- **Required work**:
All entries must come back exactly as given, with no pictures in the copy.

[Saved entries]
########################################

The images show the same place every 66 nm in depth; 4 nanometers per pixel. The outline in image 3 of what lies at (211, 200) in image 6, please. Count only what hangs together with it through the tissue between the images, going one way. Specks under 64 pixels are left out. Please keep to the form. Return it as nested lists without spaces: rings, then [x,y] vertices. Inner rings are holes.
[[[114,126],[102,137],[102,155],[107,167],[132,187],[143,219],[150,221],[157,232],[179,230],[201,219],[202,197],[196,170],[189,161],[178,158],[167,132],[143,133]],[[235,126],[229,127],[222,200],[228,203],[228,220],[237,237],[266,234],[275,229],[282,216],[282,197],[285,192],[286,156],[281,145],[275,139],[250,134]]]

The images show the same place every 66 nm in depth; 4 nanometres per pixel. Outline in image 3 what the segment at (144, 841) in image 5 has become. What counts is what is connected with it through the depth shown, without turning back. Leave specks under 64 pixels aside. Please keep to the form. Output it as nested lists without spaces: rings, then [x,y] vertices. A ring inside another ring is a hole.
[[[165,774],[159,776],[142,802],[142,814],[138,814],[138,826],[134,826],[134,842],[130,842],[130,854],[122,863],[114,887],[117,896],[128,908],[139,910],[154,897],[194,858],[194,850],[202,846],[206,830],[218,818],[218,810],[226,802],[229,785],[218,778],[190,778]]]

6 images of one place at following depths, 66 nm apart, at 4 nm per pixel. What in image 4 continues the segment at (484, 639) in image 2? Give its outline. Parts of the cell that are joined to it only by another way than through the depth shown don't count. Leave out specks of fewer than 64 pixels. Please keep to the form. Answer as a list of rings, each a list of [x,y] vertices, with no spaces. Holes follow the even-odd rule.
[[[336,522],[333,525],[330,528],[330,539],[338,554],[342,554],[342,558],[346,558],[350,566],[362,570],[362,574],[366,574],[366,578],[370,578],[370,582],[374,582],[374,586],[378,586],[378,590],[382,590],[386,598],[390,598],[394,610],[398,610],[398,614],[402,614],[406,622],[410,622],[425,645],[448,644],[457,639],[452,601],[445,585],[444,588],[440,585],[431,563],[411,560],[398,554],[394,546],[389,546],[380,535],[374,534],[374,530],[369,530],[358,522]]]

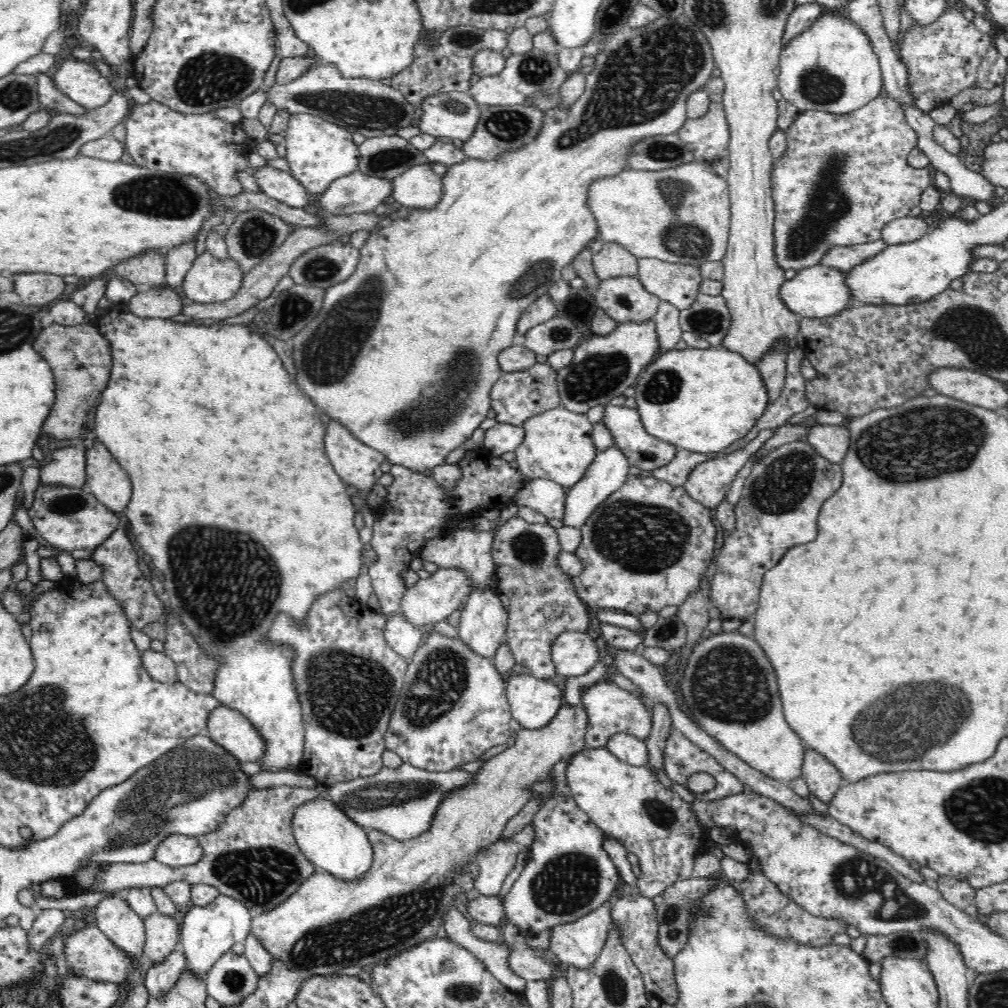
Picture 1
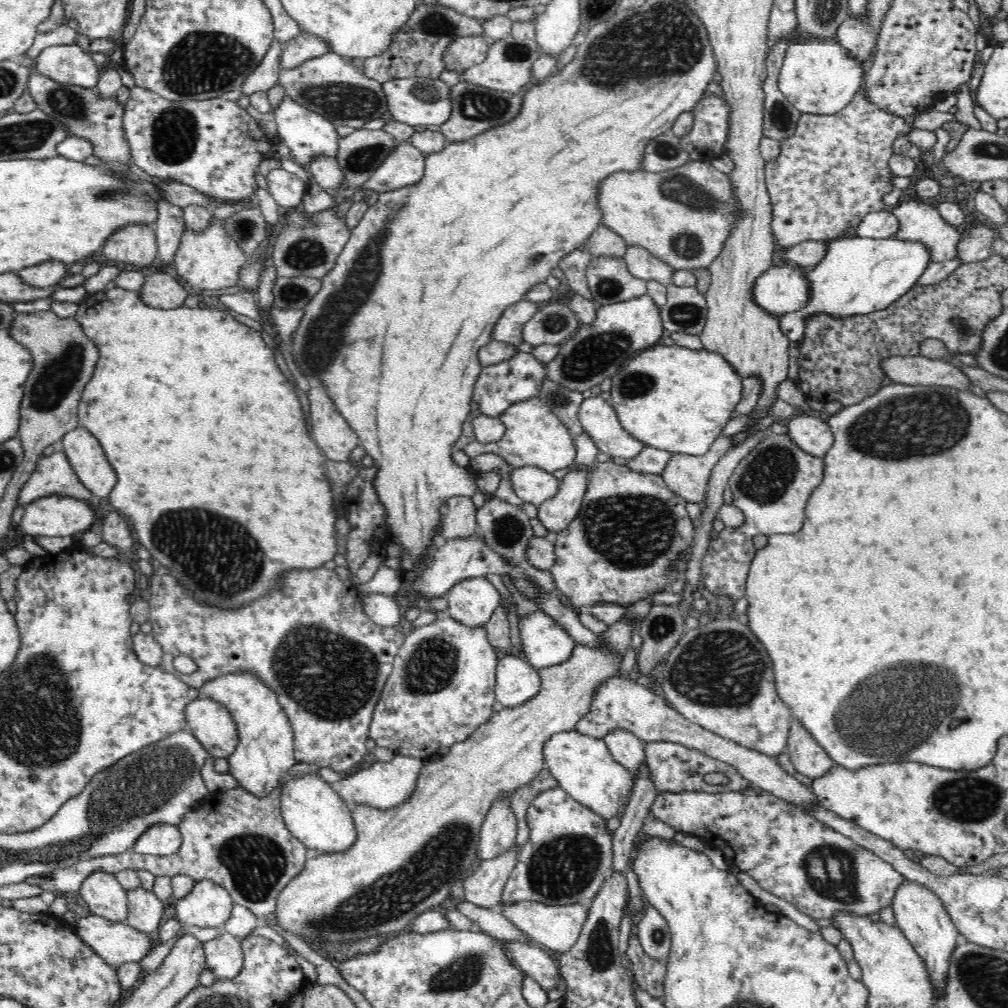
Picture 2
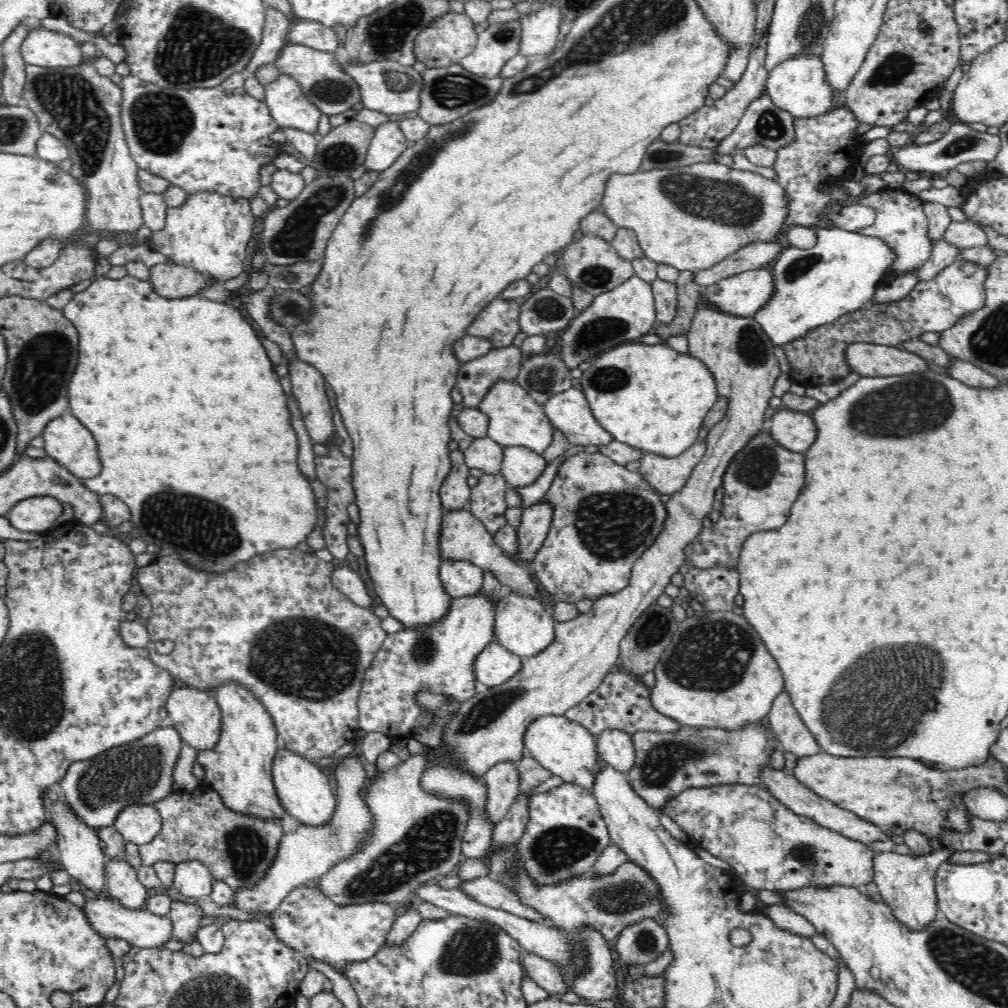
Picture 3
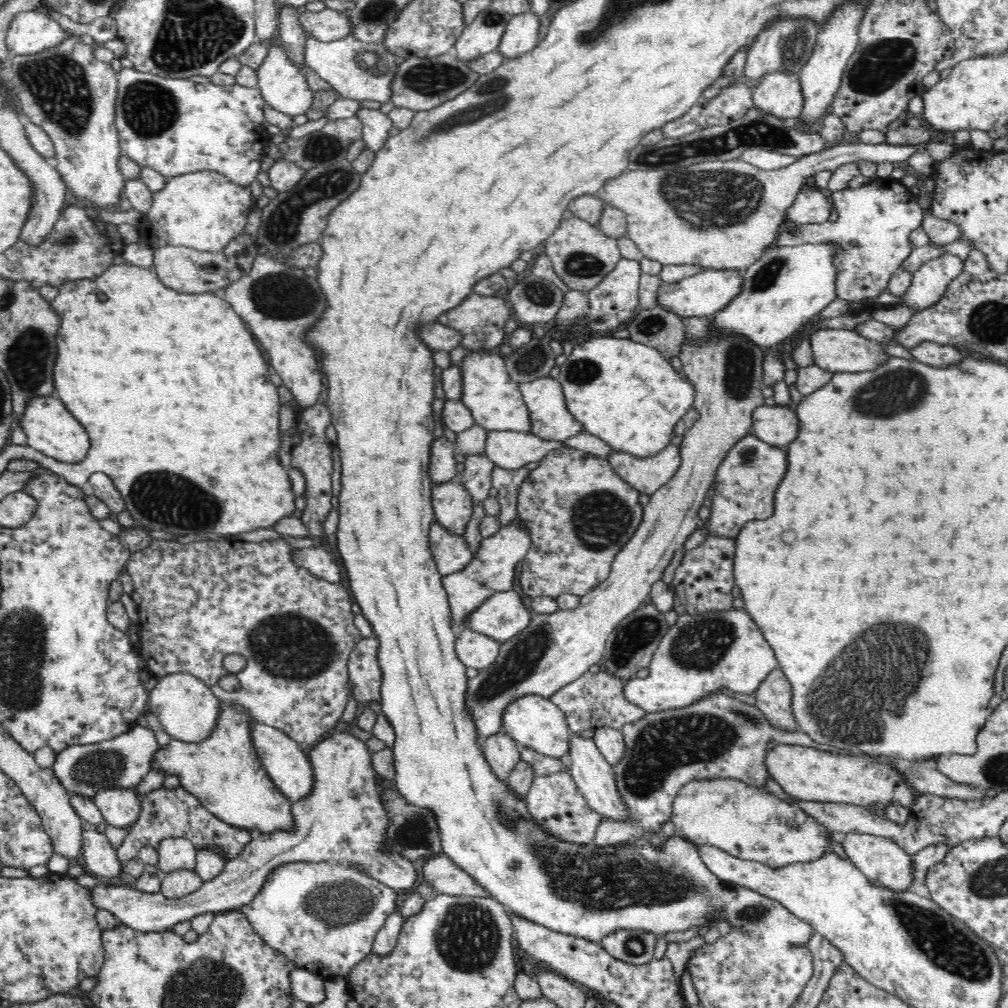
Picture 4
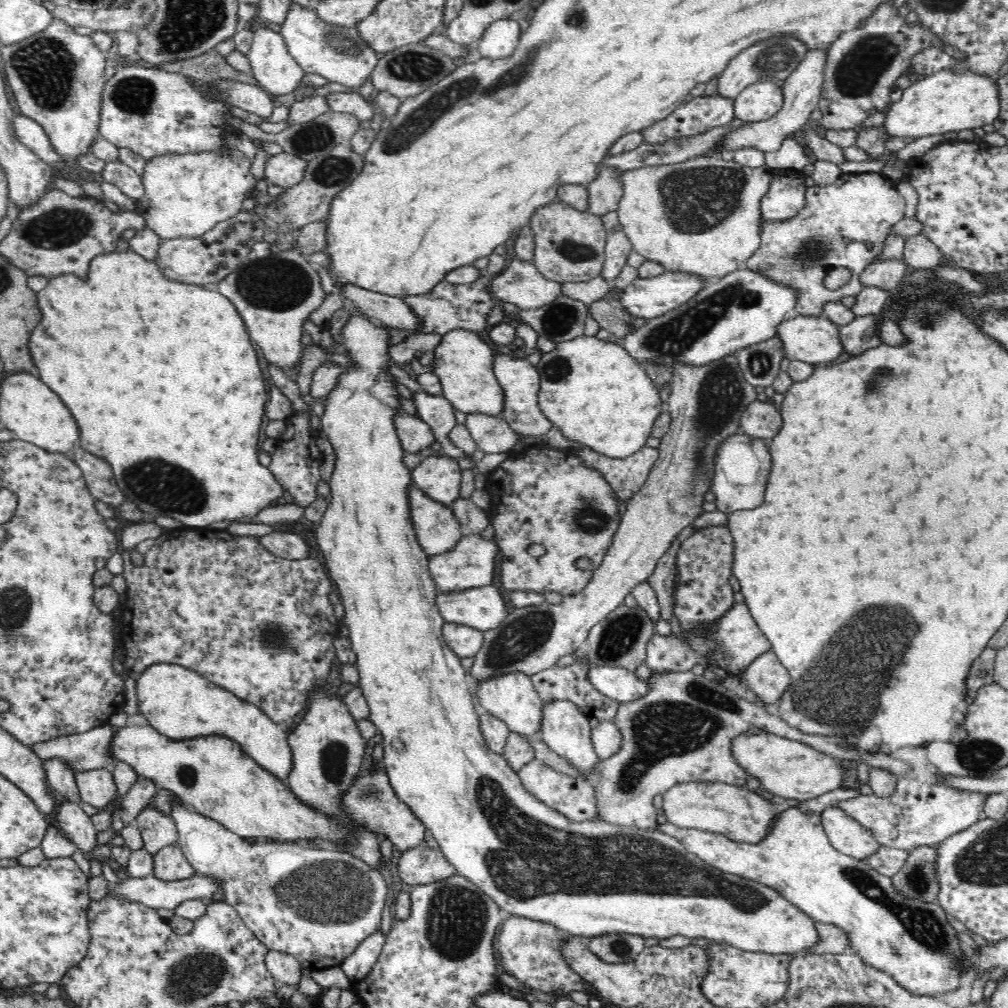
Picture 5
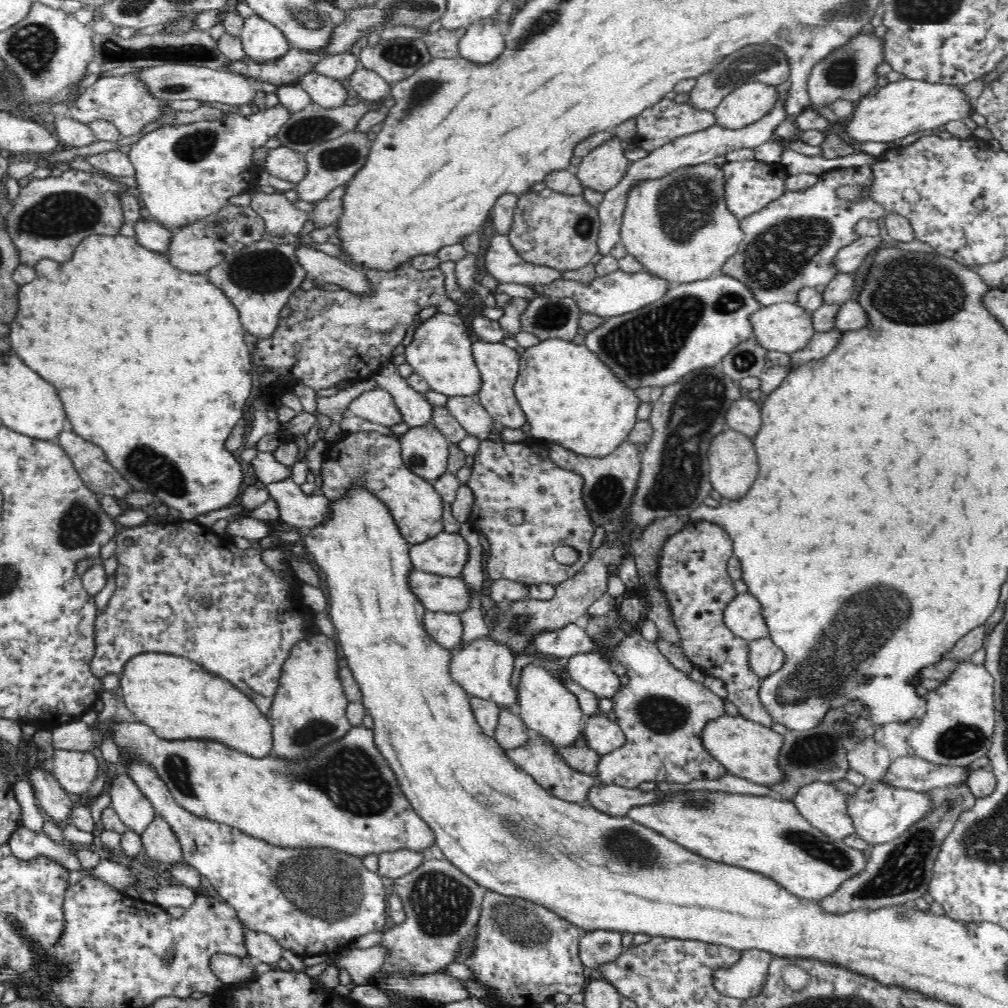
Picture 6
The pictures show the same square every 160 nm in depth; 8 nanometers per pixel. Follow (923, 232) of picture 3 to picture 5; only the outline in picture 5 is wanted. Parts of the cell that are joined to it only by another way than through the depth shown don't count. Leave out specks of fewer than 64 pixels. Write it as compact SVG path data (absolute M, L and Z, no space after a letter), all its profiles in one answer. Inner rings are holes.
M842 172L830 185L806 188L803 208L795 216L763 221L759 225L759 246L742 267L795 292L793 314L824 317L822 306L826 302L842 304L846 296L858 296L865 289L855 277L877 261L880 250L892 235L890 226L904 219L907 211L904 193L882 173ZM840 266L850 269L854 277L845 287L832 291L824 285L824 278Z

########################################

- **Result for this task**:
The images show the same place every 66 nm in depth; 4 nanometers per pixel. The outline in image 3 of what lies at (211, 200) in image 6, please. Count only what hangs together with it through the tissue between the images, going one way. Specks under 64 pixels are left out. Please keep to the form. Return it as nested lists without spaces: rings, then [x,y] vertices. Inner rings are holes.
[[[114,126],[102,137],[102,155],[107,167],[132,187],[143,219],[150,221],[157,232],[179,230],[201,219],[202,197],[196,170],[189,161],[178,158],[167,132],[143,133]],[[235,126],[229,127],[222,200],[228,203],[228,220],[237,237],[266,234],[275,229],[282,216],[282,197],[285,192],[286,156],[281,145],[275,139],[250,134]]]

The images show the same place every 66 nm in depth; 4 nanometres per pixel. Outline in image 3 what the segment at (144, 841) in image 5 has become. What counts is what is connected with it through the depth shown, without turning back. Leave specks under 64 pixels aside. Please keep to the form. Output it as nested lists without spaces: rings, then [x,y] vertices. A ring inside another ring is a hole.
[[[165,774],[159,776],[142,802],[142,814],[138,814],[138,826],[134,826],[134,842],[130,842],[130,854],[122,863],[114,887],[117,896],[128,908],[139,910],[154,897],[194,858],[194,850],[202,846],[206,830],[218,818],[218,810],[226,802],[229,785],[218,778],[190,778]]]

6 images of one place at following depths, 66 nm apart, at 4 nm per pixel. What in image 4 continues the segment at (484, 639) in image 2? Give its outline. Parts of the cell that are joined to it only by another way than through the depth shown don't count. Leave out specks of fewer than 64 pixels. Please keep to the form. Answer as a list of rings, each a list of [x,y] vertices, with no spaces. Holes follow the even-odd rule.
[[[336,522],[333,525],[330,528],[330,539],[338,554],[342,554],[342,558],[346,558],[350,566],[362,570],[362,574],[366,574],[366,578],[370,578],[370,582],[374,582],[374,586],[378,586],[378,590],[382,590],[386,598],[390,598],[394,610],[398,610],[398,614],[402,614],[406,622],[410,622],[425,645],[448,644],[457,639],[452,601],[445,585],[444,588],[440,585],[431,563],[411,560],[398,554],[394,546],[389,546],[380,535],[374,534],[374,530],[369,530],[358,522]]]

Picture 1
Picture 2
Picture 3
Picture 4
Picture 5
Picture 6
The pictures show the same square every 160 nm in depth; 8 nanometers per pixel. Follow (923, 232) of picture 3 to picture 5; only the outline in picture 5 is wanted. Parts of the cell that are joined to it only by another way than through the depth shown don't count. Leave out specks of fewer than 64 pixels. Write it as compact SVG path data (absolute M, L and Z, no space after a letter), all its profiles in one answer. Inner rings are holes.
M842 172L830 185L806 188L803 208L795 216L763 221L759 225L759 246L742 267L795 292L793 314L824 317L822 306L826 302L842 304L846 296L858 296L865 289L855 277L877 261L880 250L892 235L890 226L904 219L907 211L904 193L882 173ZM840 266L850 269L854 277L845 287L832 291L824 285L824 278Z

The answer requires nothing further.